» Supplied records
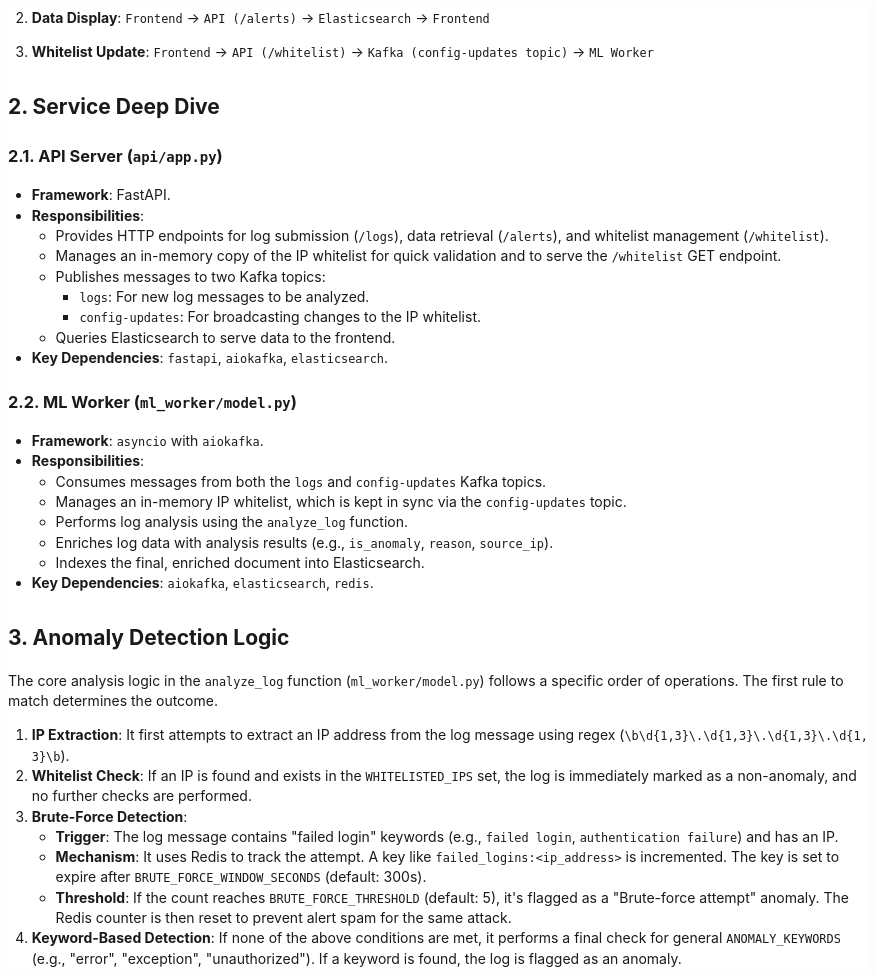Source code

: 2.  **Data Display**:
    `Frontend` -> `API (/alerts)` -> `Elasticsearch` -> `Frontend`

3.  **Whitelist Update**:
    `Frontend` -> `API (/whitelist)` -> `Kafka (config-updates topic)` -> `ML Worker`

## 2. Service Deep Dive

### 2.1. API Server (`api/app.py`)

-   **Framework**: FastAPI.
-   **Responsibilities**:
    -   Provides HTTP endpoints for log submission (`/logs`), data retrieval (`/alerts`), and whitelist management (`/whitelist`).
    -   Manages an in-memory copy of the IP whitelist for quick validation and to serve the `/whitelist` GET endpoint.
    -   Publishes messages to two Kafka topics:
        -   `logs`: For new log messages to be analyzed.
        -   `config-updates`: For broadcasting changes to the IP whitelist.
    -   Queries Elasticsearch to serve data to the frontend.
-   **Key Dependencies**: `fastapi`, `aiokafka`, `elasticsearch`.

### 2.2. ML Worker (`ml_worker/model.py`)

-   **Framework**: `asyncio` with `aiokafka`.
-   **Responsibilities**:
    -   Consumes messages from both the `logs` and `config-updates` Kafka topics.
    -   Manages an in-memory IP whitelist, which is kept in sync via the `config-updates` topic.
    -   Performs log analysis using the `analyze_log` function.
    -   Enriches log data with analysis results (e.g., `is_anomaly`, `reason`, `source_ip`).
    -   Indexes the final, enriched document into Elasticsearch.
-   **Key Dependencies**: `aiokafka`, `elasticsearch`, `redis`.

## 3. Anomaly Detection Logic

The core analysis logic in the `analyze_log` function (`ml_worker/model.py`) follows a specific order of operations. The first rule to match determines the outcome.

1.  **IP Extraction**: It first attempts to extract an IP address from the log message using regex (`\b\d{1,3}\.\d{1,3}\.\d{1,3}\.\d{1,3}\b`).
2.  **Whitelist Check**: If an IP is found and exists in the `WHITELISTED_IPS` set, the log is immediately marked as a non-anomaly, and no further checks are performed.
3.  **Brute-Force Detection**:
    -   **Trigger**: The log message contains "failed login" keywords (e.g., `failed login`, `authentication failure`) and has an IP.
    -   **Mechanism**: It uses Redis to track the attempt. A key like `failed_logins:<ip_address>` is incremented. The key is set to expire after `BRUTE_FORCE_WINDOW_SECONDS` (default: 300s).
    -   **Threshold**: If the count reaches `BRUTE_FORCE_THRESHOLD` (default: 5), it's flagged as a "Brute-force attempt" anomaly. The Redis counter is then reset to prevent alert spam for the same attack.
4.  **Keyword-Based Detection**: If none of the above conditions are met, it performs a final check for general `ANOMALY_KEYWORDS` (e.g., "error", "exception", "unauthorized"). If a keyword is found, the log is flagged as an anomaly.
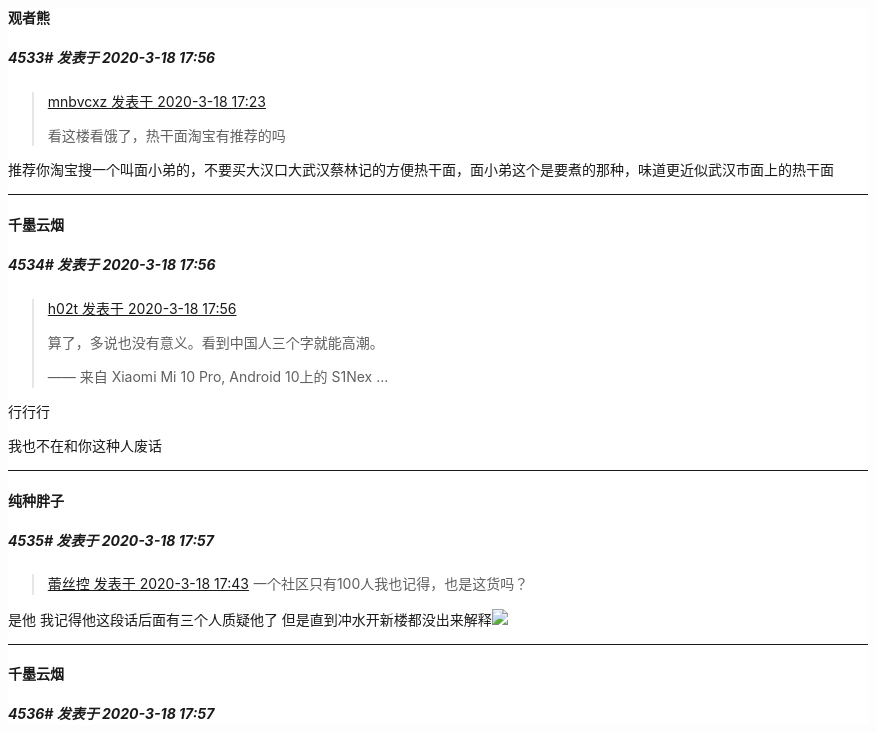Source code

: ####  观者熊  
##### 4533#       发表于 2020-3-18 17:56



<blockquote><a href="httphttps://bbs.saraba1st.com/2b/forum.php?mod=redirect&amp;goto=findpost&amp;pid=46787777&amp;ptid=1919303" target="_blank">mnbvcxz 发表于 2020-3-18 17:23</a>

看这楼看饿了，热干面淘宝有推荐的吗</blockquote>
推荐你淘宝搜一个叫面小弟的，不要买大汉口大武汉蔡林记的方便热干面，面小弟这个是要煮的那种，味道更近似武汉市面上的热干面







-----

####  千墨云烟  
##### 4534#       发表于 2020-3-18 17:56



<blockquote><a href="httphttps://bbs.saraba1st.com/2b/forum.php?mod=redirect&amp;goto=findpost&amp;pid=46788256&amp;ptid=1919303" target="_blank">h02t 发表于 2020-3-18 17:56</a>

算了，多说也没有意义。看到中国人三个字就能高潮。


—— 来自 Xiaomi Mi 10 Pro, Android 10上的 S1Nex ...</blockquote>
行行行


我也不在和你这种人废话 







-----

####  纯种胖子  
##### 4535#       发表于 2020-3-18 17:57



<blockquote><a href="httphttps://bbs.saraba1st.com/2b/forum.php?mod=redirect&amp;goto=findpost&amp;pid=46788082&amp;ptid=1919303" target="_blank">蕾丝控 发表于 2020-3-18 17:43</a>
一个社区只有100人我也记得，也是这货吗？</blockquote>
是他 我记得他这段话后面有三个人质疑他了 但是直到冲水开新楼都没出来解释<img src="https://static.saraba1st.com/image/smiley/face2017/005.png" referrerpolicy="no-referrer">







-----

####  千墨云烟  
##### 4536#       发表于 2020-3-18 17:57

» To-do item
The answer must consist only of the lines from the beginning of the entries above through the line that holds "Provides HTTP endpoints", reproduced exactly and without pictures.

» Solution for this task
Source code

: 2.  **Data Display**:
    `Frontend` -> `API (/alerts)` -> `Elasticsearch` -> `Frontend`

3.  **Whitelist Update**:
    `Frontend` -> `API (/whitelist)` -> `Kafka (config-updates topic)` -> `ML Worker`

## 2. Service Deep Dive

### 2.1. API Server (`api/app.py`)

-   **Framework**: FastAPI.
-   **Responsibilities**:
    -   Provides HTTP endpoints for log submission (`/logs`), data retrieval (`/alerts`), and whitelist management (`/whitelist`).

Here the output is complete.